Actress Saoirse Ronan just confirmed what we have all been saying for years: the Irish Goodbye is not a real thing!
"Ladybird" star Ronan features in the latest installment of Vogue's popular "73 Question with..." video series. On the agenda, of course, were all things Irish.
When asked by interviewer Joe Sabia about the biggest misconception about the Irish, Ronan let him in on a little secret.
“The Irish goodbyes are not real, it’s not a real thing! It’s not a real thing America, ok?" she said.
The Carlow native also covers the fashion bible's latest edition, and made some nuanced remarks about the country she is "proud" to call herself a part of.
The 24-year-old thesp was interviewed in the lead-up to a very politically charged time. Keen to speak her mind, Ronan said that the marriage and abortion referendums have helped Ireland "move into a new stage".
When asked if she felt worried about vocally supporting the pro-choice side, Ronan said, “I just felt like that wasn’t important. I know people who had to travel abroad in order to get an abortion, and that’s when I knew I would speak out.”
Upon receiving the news of a landslide vote to repeal the eighth amendment, Ronan said she was "so proud" to "see family and friends, and people I wouldn’t have expected to vote yes, choose to give Irishwomen their rights.”
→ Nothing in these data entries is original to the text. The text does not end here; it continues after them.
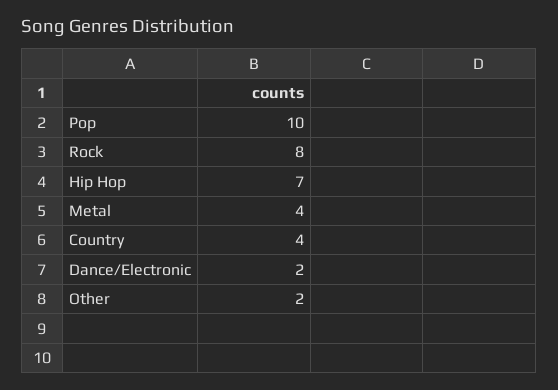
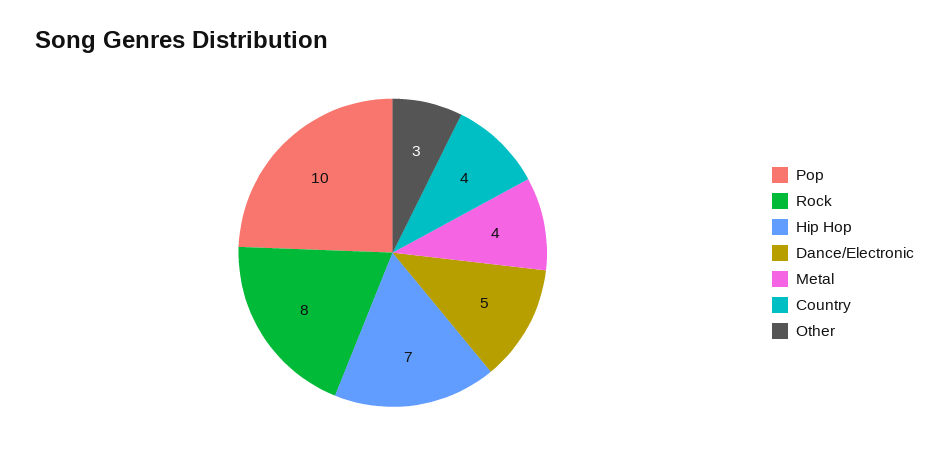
Dance/Electronic: 2 -> 5
Other: 2 -> 3

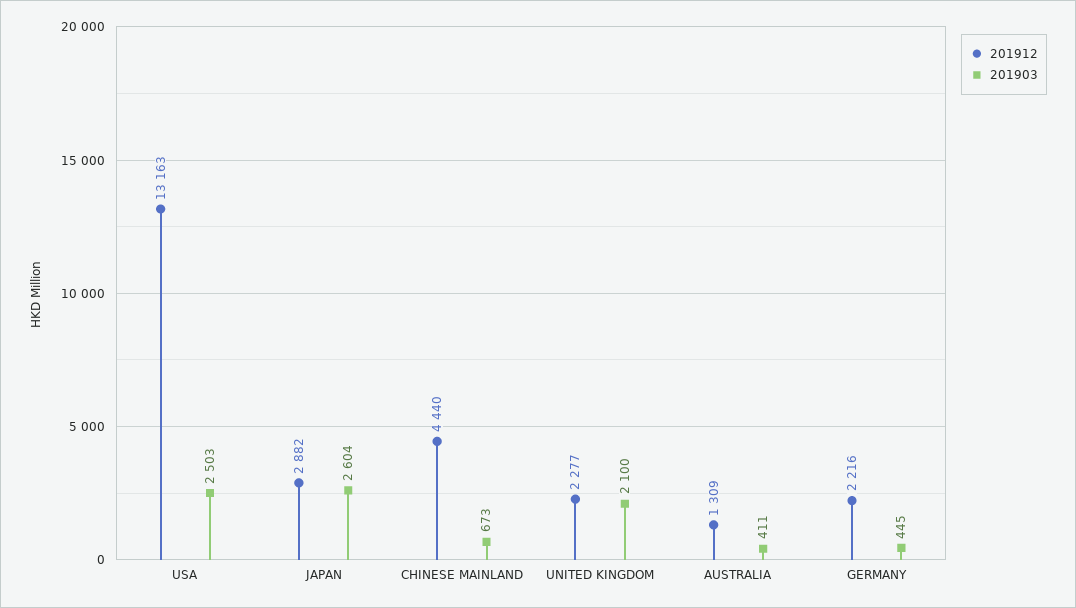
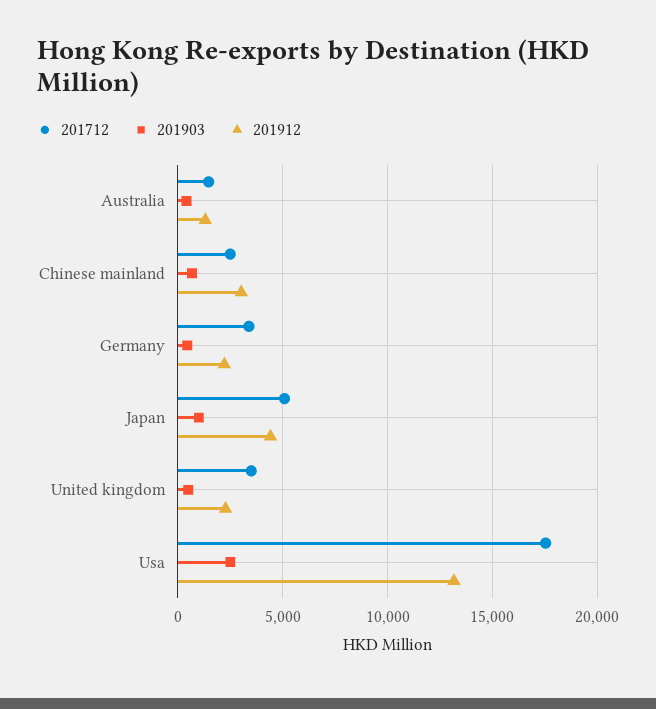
201912, JAPAN: 2882 -> 4500
201903, JAPAN: 2604 -> 1000
201912, CHINESE MAINLAND: 4440 -> 3000
201903, UNITED KINGDOM: 2100 -> 500
201712, AUSTRALIA: none -> 1500
201712, CHINESE MAINLAND: none -> 2500
201712, GERMANY: none -> 3500
201712, JAPAN: none -> 5000
201712, UNITED KINGDOM: none -> 3500
201712, USA: none -> 17500

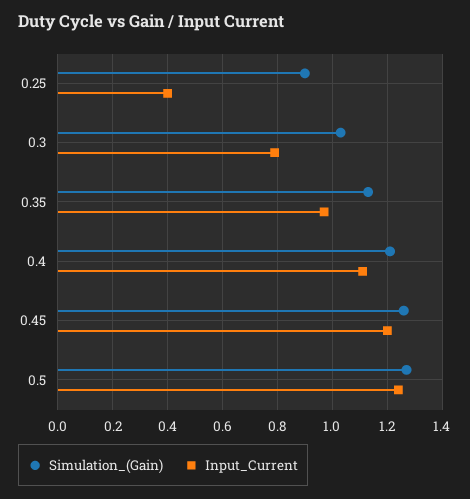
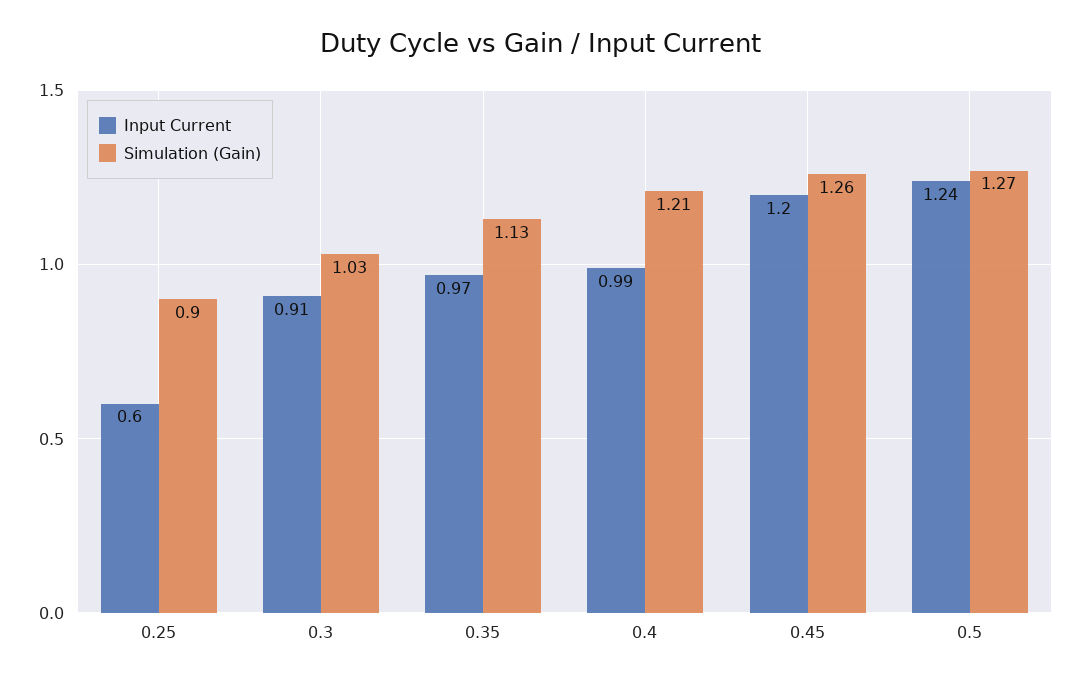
Input_Current, 0.25: 0.4 -> 0.6
Input_Current, 0.3: 0.8 -> 0.91
Input_Current, 0.4: 1.1 -> 0.99

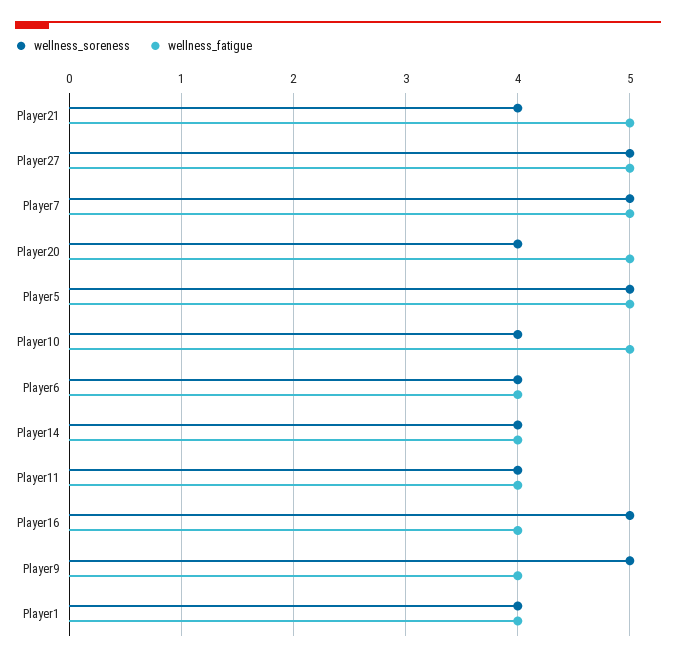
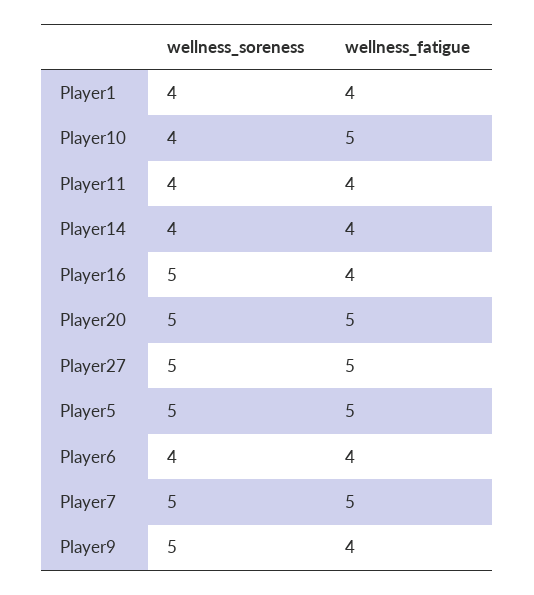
wellness_soreness, Player21: 4 -> none
wellness_fatigue, Player21: 5 -> none
wellness_soreness, Player20: 4 -> 5

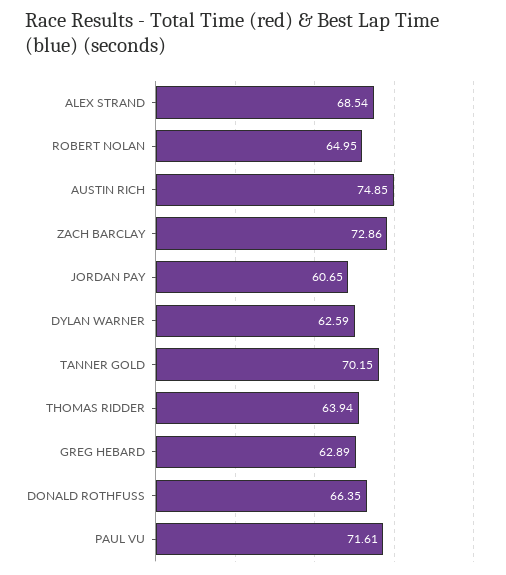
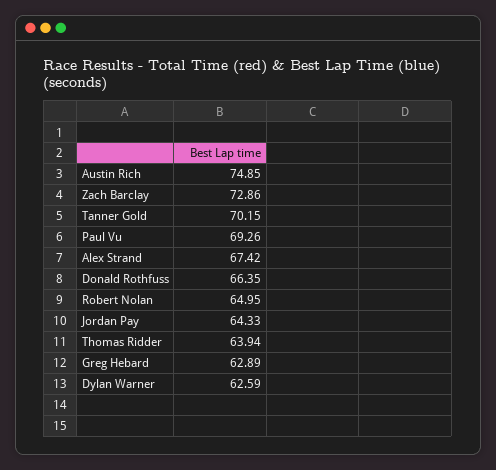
ALEX STRAND: 68.54 -> 67.42
JORDAN PAY: 60.65 -> 64.33
PAUL VU: 71.61 -> 69.26

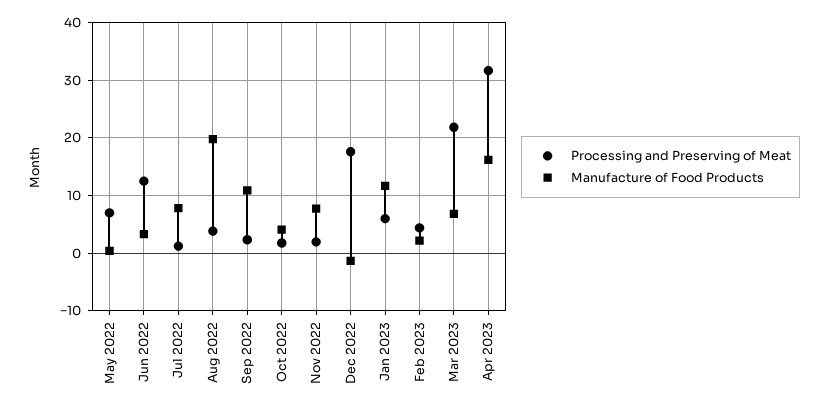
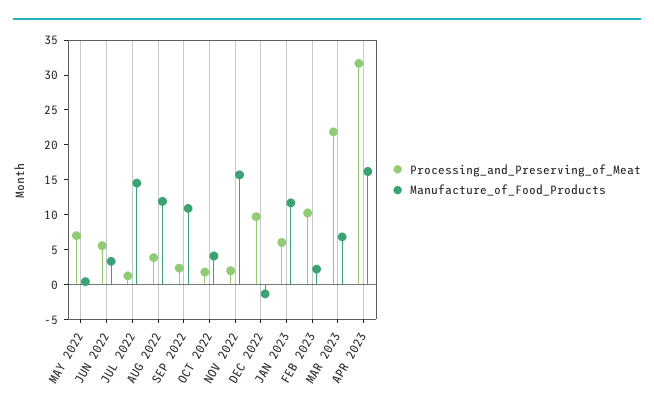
Processing and Preserving of Meat, Jun 2022: 12 -> 5
Manufacture of Food Products, Jul 2022: 8 -> 15
Manufacture of Food Products, Aug 2022: 20 -> 12.5
Manufacture of Food Products, Nov 2022: 8 -> 15
Processing and Preserving of Meat, Dec 2022: 18 -> 10
Processing and Preserving of Meat, Feb 2023: 4 -> 10

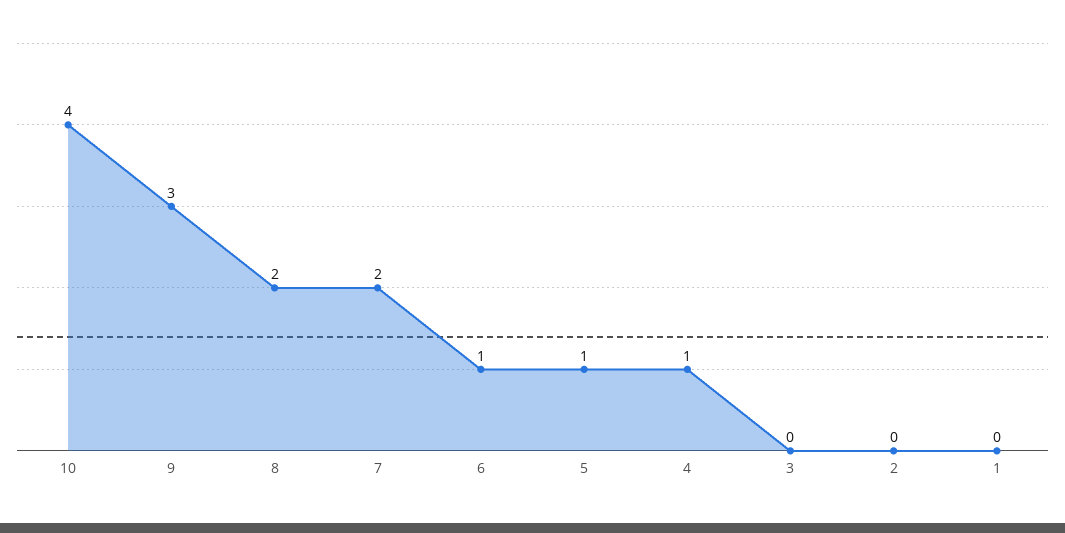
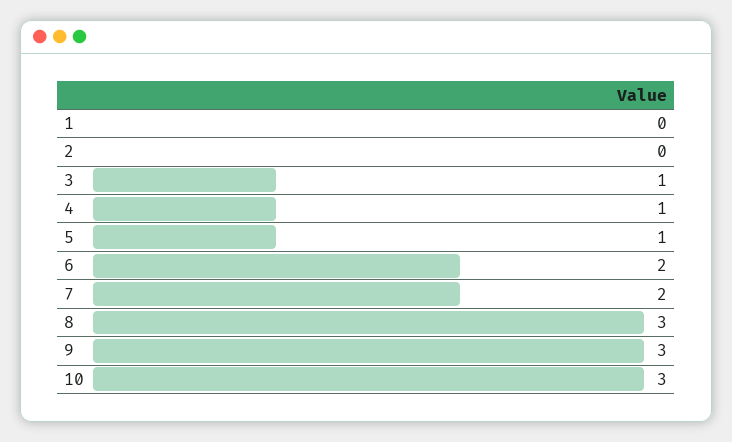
10: 4 -> 3
8: 2 -> 3
6: 1 -> 2
3: 0 -> 1

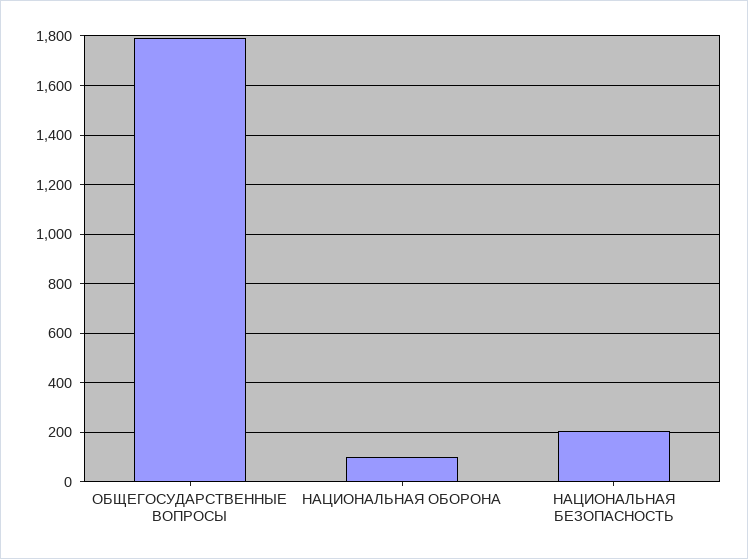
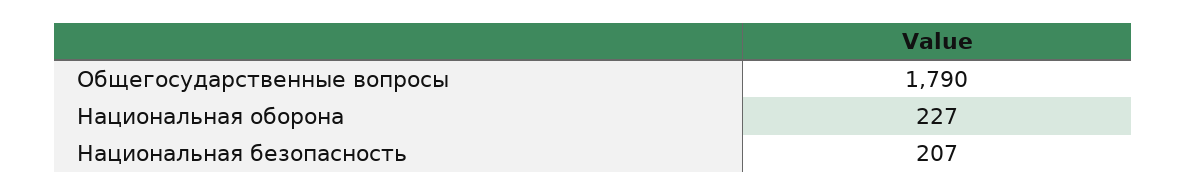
НАЦИОНАЛЬНАЯ ОБОРОНА: 100 -> 227

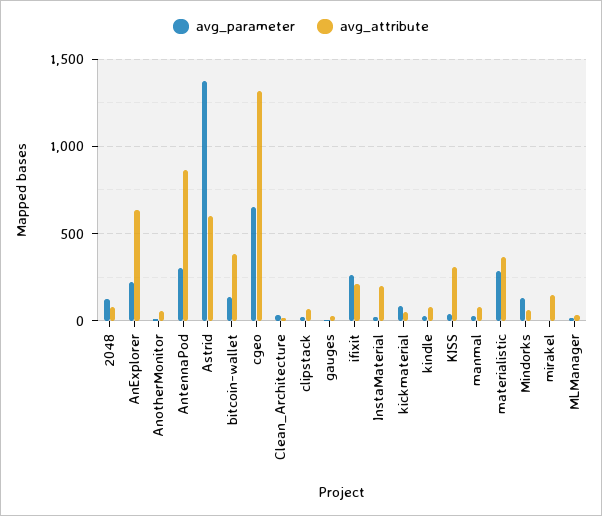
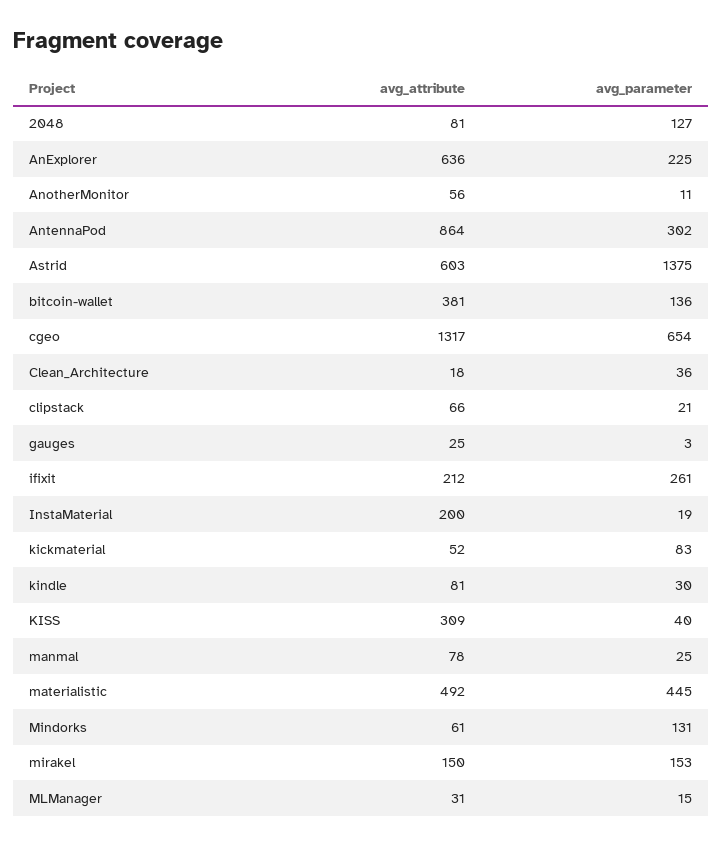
avg_parameter, materialistic: 300 -> 445
avg_attribute, materialistic: 350 -> 492
avg_parameter, mirakel: 0 -> 153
The three-time Oscar nominated actress added that while she didn't grow up "politically minded" the outcome marriage referendum in 2015 was a turning point for Ireland, and spurred her to lend her activism when she could.
Saoirse Ronan had her first acting job at age 9 and earned her first Oscar nomination at 13. Now, at 24, she's grown protective toward "young" people in her industry—people like “Timmy,” the actor Timothée Chalamet, the star of Call Me by Your Name, who also appeared in Lady Bird and is roughly one year her junior. It’s not just that she sees herself as an industry veteran. “I’ve never felt young.” Tap the link in our bio for more from our August cover star on growing up on camera, the changing politics of Ireland, and becoming a queen. Photographed by @jamie.hawkesworth, styled by #CamillaNickerson, Vogue, August 2018.
"It felt as though we had moved into a new stage. It was like we had woken up," she says of that similarly-historic Yes vote.
Speaking to author Sally Rooney, Ronan also divulged details about how her career has impacted her personal life.
“It’s something that has been a very stable, consistent thing in my life. The camera has been the thing that has stuck around the longest," she said.
“Of course when you’re a teenager you want to belong to something. For me that was being on a film set, so I worked a lot.”
Speaking about how she has managed to keep her private matters shielded from the prying eyes of the media, she added,
“I think people know not to ask me certain things. They’re not going to know who I’m going out with or where I live. They’re not going to know much about my family.”
“When I’m working, I can’t really do anything else,” she added. “I can’t go out, I can’t meet up with anyone, I don’t read anything.”
“Someone said to me, ‘You’re monogamous when it comes to your work,’ and it’s so true,” she laughed. “You can only commit to one thing at a time.”